PASSAGE
+-------+

History matching in reservoir simulation can be a time-consuming process that involves many trails. Including a TIF model adds complexity to this process. A workflow has been developed not only to obtain smooth and reasonable history matches for TIFs, but also to ensure that each step is correctly implemented. The workflow was as follows:
  • The modelling equations and assumptions used in the history matching have been detailed to ensure that the essential elements of coupling among the fluid flow, heat flow, geomechanics, and fracture mechanics have been incorporated.
  • The received model was converted from an isothermal to a thermal model. The pressure-volume-temperature (PVT) properties were defined at a single temperature. It was necessary to define the fluid PVT properties across the full range of temperatures encountered during the injection of the cold water into the reservoir.
  • A simulation was run without TIF modelling and compared to the historical data. This step allowed for an examination of the performance of the injector and identification of any potential indication of a TIF. An increase in the injection rate corresponding to a reduction in BHP can be used as an indicator of a TIF formation, especially if there is a reduction in temperature in the fluid injected. The values calculated for the reservoir pressure around the injectors and bottom hole injection pressure did not match to reliable data at this stage.
  • In-situ stresses (in this case, for the N Field) were estimated from the data obtained from offset wells supplied by the operator. This included an estimation of vertical stress, orientation of the minimum horizontal stress, and estimation of the magnitudes of the minimum and maximum horizontal stresses.
  • Dynamic mechanical properties of the rock (such as the Young’s modulus, Poisson’s ratio, toughness, and Biot’s coefficient) were determined using either compressional and shear velocities from acoustic log data provided by the operator, or when necessary, by employing published correlations.
  • A TIF was then modelled to assess uncertainties and data reliability, as well as to investigate the possibility of TIF initiation and propagation using parameters obtained in steps iv and v. The results were then compared to the historical data.
  • The history matching was then finalized after rectifying uncertain parameters (e.g., reservoir pressure and BHP). Workflows at different levels of the history matching were then used.

+-------+

AVAILABLE DATA
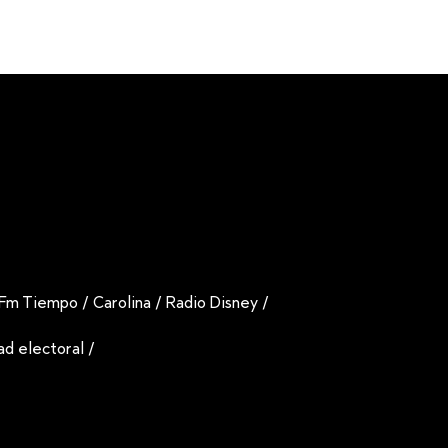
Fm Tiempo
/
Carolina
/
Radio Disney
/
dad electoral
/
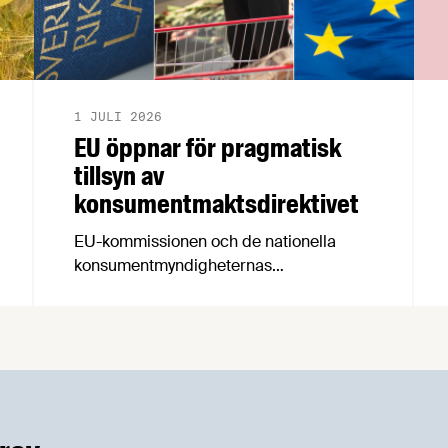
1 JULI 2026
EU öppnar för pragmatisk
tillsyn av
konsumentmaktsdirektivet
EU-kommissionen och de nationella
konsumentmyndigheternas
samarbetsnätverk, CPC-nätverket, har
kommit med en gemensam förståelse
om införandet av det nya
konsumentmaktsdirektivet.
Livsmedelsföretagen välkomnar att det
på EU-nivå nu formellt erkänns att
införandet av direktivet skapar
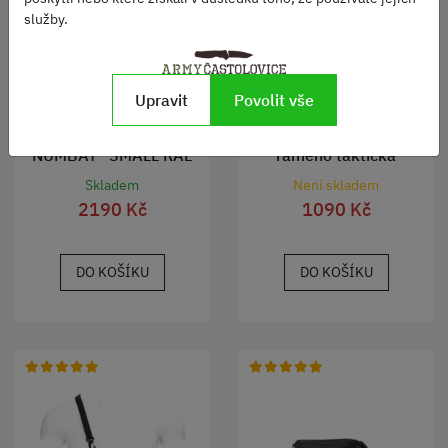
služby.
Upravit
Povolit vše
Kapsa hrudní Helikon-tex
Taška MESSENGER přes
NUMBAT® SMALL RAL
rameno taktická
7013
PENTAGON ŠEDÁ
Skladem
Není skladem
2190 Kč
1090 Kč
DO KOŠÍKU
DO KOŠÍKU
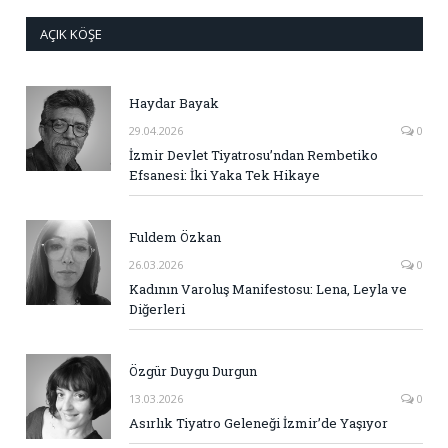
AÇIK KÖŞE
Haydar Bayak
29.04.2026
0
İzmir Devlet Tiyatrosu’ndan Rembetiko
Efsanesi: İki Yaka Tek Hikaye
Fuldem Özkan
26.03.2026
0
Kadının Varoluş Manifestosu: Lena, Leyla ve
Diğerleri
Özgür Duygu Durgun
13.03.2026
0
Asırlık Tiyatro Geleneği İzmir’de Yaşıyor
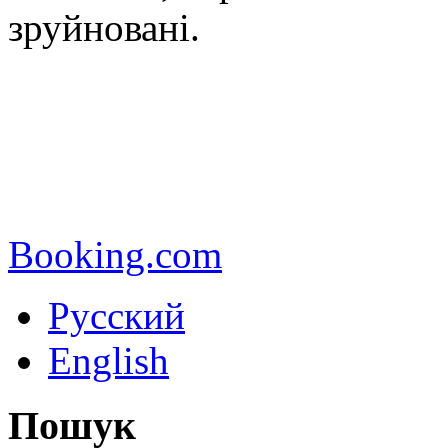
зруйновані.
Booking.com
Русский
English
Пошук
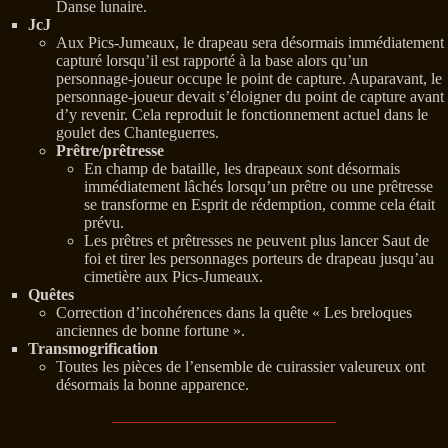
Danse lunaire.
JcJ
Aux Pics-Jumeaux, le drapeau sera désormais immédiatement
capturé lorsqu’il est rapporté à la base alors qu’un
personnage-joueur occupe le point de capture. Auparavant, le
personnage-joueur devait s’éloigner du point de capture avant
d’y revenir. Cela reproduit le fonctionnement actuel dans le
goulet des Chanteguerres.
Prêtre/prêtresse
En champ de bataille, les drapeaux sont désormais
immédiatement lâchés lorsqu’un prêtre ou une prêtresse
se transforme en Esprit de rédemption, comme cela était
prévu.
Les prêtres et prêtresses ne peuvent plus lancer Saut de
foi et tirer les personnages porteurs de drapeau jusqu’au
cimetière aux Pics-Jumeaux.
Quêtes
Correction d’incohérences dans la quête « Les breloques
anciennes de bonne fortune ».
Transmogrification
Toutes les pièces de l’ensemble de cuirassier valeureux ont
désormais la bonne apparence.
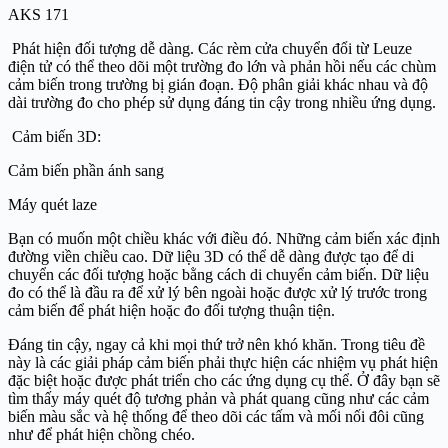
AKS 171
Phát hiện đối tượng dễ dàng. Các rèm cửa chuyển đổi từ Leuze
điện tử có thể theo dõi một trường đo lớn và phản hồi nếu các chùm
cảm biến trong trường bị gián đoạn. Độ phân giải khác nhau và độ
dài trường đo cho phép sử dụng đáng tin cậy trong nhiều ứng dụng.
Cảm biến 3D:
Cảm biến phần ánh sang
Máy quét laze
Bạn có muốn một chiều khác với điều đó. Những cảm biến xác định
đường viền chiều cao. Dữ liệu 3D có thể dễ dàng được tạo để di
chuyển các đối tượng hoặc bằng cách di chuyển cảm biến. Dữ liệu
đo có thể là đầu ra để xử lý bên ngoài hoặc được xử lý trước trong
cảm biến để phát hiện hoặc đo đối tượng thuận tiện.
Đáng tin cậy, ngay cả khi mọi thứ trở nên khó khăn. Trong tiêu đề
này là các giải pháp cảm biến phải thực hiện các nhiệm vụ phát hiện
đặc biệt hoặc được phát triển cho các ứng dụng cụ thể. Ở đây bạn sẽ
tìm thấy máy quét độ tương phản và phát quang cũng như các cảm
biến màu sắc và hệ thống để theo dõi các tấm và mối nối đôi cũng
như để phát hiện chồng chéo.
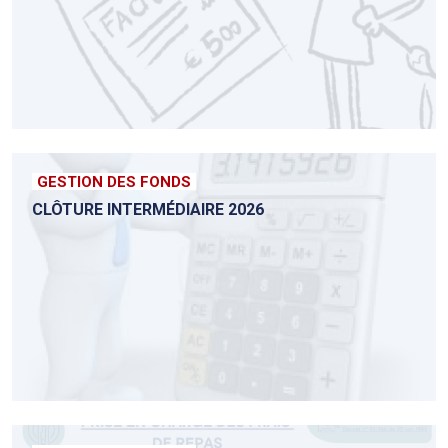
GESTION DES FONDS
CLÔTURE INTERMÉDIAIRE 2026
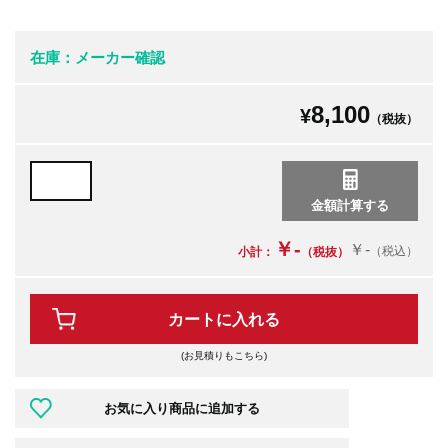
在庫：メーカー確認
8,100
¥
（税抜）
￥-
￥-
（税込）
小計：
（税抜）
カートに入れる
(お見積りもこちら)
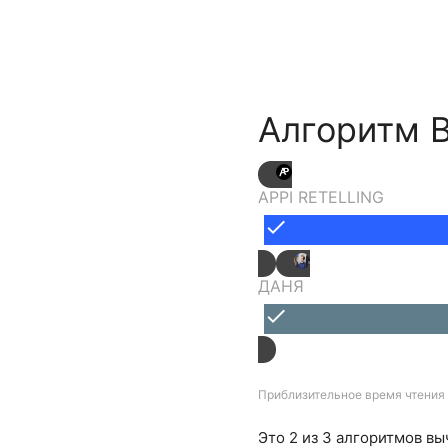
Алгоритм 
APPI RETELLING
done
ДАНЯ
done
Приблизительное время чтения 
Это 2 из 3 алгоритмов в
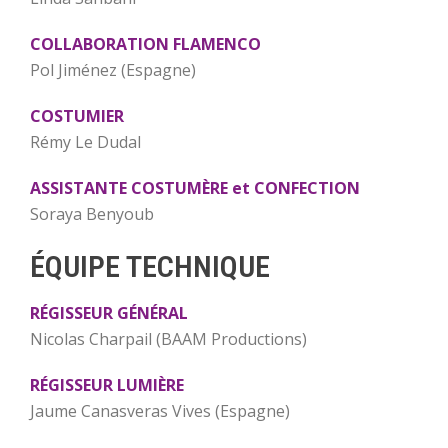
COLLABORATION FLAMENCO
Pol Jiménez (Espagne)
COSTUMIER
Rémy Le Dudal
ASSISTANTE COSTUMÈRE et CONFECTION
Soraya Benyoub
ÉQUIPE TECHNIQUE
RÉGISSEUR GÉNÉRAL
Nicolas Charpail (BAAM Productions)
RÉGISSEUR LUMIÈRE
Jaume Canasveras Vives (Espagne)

+-------+

APPLY WHAT YOU READ
**1.** Answer these questions using the workflow text:
(a) What kind of model was the received model converted from, and what was it converted into?
(b) What change in injection rate, paired with what change in BHP, can indicate that a TIF has formed?
(c) What was used to estimate the in-situ stresses for the N Field?
**2.** Reproduce the rows from their start through the line containing "införandet av direktivet skapar", with both ends included. Leave out the picture markers.
The workflow text and the rows were taken from unrelated sources.

EXERCISE SOLUTIONS
**1.**
(a) It was converted from an isothermal model to a thermal model.
(b) An increase in the injection rate corresponding to a reduction in BHP.
(c) Data obtained from offset wells supplied by the operator.

**2.**
Fm Tiempo
/
Carolina
/
Radio Disney
/
dad electoral
/
1 JULI 2026
EU öppnar för pragmatisk
tillsyn av
konsumentmaktsdirektivet
EU-kommissionen och de nationella
konsumentmyndigheternas
samarbetsnätverk, CPC-nätverket, har
kommit med en gemensam förståelse
om införandet av det nya
konsumentmaktsdirektivet.
Livsmedelsföretagen välkomnar att det
på EU-nivå nu formellt erkänns att
införandet av direktivet skapar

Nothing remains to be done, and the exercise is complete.